Task to complete:
Reproduce the text of every data entry below word for word, keeping each line in its original order.

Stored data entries
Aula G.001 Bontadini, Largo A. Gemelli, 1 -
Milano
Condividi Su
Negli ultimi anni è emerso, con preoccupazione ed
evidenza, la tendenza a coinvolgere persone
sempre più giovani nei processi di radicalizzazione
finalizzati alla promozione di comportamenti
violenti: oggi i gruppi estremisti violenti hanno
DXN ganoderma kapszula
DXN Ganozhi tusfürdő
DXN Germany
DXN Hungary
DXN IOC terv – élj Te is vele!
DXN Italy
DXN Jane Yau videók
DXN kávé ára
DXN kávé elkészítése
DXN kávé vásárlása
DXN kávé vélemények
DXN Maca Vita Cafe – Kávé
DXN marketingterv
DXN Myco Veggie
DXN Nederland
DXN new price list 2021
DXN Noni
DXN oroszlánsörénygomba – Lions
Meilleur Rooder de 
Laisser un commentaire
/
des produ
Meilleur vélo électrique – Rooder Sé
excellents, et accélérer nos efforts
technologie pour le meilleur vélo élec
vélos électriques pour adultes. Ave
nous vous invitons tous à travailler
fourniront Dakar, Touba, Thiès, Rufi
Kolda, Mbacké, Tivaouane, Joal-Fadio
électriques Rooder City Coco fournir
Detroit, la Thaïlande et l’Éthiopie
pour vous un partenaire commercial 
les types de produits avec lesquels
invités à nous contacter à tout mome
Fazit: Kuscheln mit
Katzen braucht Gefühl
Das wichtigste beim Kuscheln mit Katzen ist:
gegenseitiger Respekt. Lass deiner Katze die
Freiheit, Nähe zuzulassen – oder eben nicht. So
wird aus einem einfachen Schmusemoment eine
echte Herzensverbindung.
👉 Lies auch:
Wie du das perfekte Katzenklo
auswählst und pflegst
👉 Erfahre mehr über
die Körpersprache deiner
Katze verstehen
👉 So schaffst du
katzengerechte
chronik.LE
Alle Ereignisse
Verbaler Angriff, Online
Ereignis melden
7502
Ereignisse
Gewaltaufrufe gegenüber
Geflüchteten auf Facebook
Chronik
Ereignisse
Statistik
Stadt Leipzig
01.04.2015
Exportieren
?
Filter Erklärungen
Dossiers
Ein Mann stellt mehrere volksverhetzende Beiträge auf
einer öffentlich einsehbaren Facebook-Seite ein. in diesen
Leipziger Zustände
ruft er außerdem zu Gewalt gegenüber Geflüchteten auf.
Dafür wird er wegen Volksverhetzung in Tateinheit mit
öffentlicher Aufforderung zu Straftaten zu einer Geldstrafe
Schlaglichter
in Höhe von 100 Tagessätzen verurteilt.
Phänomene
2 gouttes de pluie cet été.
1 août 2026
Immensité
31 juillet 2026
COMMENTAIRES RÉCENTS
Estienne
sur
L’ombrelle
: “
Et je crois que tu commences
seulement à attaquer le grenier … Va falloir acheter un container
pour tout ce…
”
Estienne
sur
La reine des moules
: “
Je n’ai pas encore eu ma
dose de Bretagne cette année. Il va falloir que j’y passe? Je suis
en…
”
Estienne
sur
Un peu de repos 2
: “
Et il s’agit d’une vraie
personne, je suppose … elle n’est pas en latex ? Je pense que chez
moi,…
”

Solved exercise:
Aula G.001 Bontadini, Largo A. Gemelli, 1 -
Milano
Condividi Su
Negli ultimi anni è emerso, con preoccupazione ed
evidenza, la tendenza a coinvolgere persone
sempre più giovani nei processi di radicalizzazione
finalizzati alla promozione di comportamenti
violenti: oggi i gruppi estremisti violenti hanno
DXN ganoderma kapszula
DXN Ganozhi tusfürdő
DXN Germany
DXN Hungary
DXN IOC terv – élj Te is vele!
DXN Italy
DXN Jane Yau videók
DXN kávé ára
DXN kávé elkészítése
DXN kávé vásárlása
DXN kávé vélemények
DXN Maca Vita Cafe – Kávé
DXN marketingterv
DXN Myco Veggie
DXN Nederland
DXN new price list 2021
DXN Noni
DXN oroszlánsörénygomba – Lions
Meilleur Rooder de 
Laisser un commentaire
/
des produ
Meilleur vélo électrique – Rooder Sé
excellents, et accélérer nos efforts
technologie pour le meilleur vélo élec
vélos électriques pour adultes. Ave
nous vous invitons tous à travailler
fourniront Dakar, Touba, Thiès, Rufi
Kolda, Mbacké, Tivaouane, Joal-Fadio
électriques Rooder City Coco fournir
Detroit, la Thaïlande et l’Éthiopie
pour vous un partenaire commercial 
les types de produits avec lesquels
invités à nous contacter à tout mome
Fazit: Kuscheln mit
Katzen braucht Gefühl
Das wichtigste beim Kuscheln mit Katzen ist:
gegenseitiger Respekt. Lass deiner Katze die
Freiheit, Nähe zuzulassen – oder eben nicht. So
wird aus einem einfachen Schmusemoment eine
echte Herzensverbindung.
👉 Lies auch:
Wie du das perfekte Katzenklo
auswählst und pflegst
👉 Erfahre mehr über
die Körpersprache deiner
Katze verstehen
👉 So schaffst du
katzengerechte
chronik.LE
Alle Ereignisse
Verbaler Angriff, Online
Ereignis melden
7502
Ereignisse
Gewaltaufrufe gegenüber
Geflüchteten auf Facebook
Chronik
Ereignisse
Statistik
Stadt Leipzig
01.04.2015
Exportieren
?
Filter Erklärungen
Dossiers
Ein Mann stellt mehrere volksverhetzende Beiträge auf
einer öffentlich einsehbaren Facebook-Seite ein. in diesen
Leipziger Zustände
ruft er außerdem zu Gewalt gegenüber Geflüchteten auf.
Dafür wird er wegen Volksverhetzung in Tateinheit mit
öffentlicher Aufforderung zu Straftaten zu einer Geldstrafe
Schlaglichter
in Höhe von 100 Tagessätzen verurteilt.
Phänomene
2 gouttes de pluie cet été.
1 août 2026
Immensité
31 juillet 2026
COMMENTAIRES RÉCENTS
Estienne
sur
L’ombrelle
: “
Et je crois que tu commences
seulement à attaquer le grenier … Va falloir acheter un container
pour tout ce…
”
Estienne
sur
La reine des moules
: “
Je n’ai pas encore eu ma
dose de Bretagne cette année. Il va falloir que j’y passe? Je suis
en…
”
Estienne
sur
Un peu de repos 2
: “
Et il s’agit d’une vraie
personne, je suppose … elle n’est pas en latex ? Je pense que chez
moi,…
”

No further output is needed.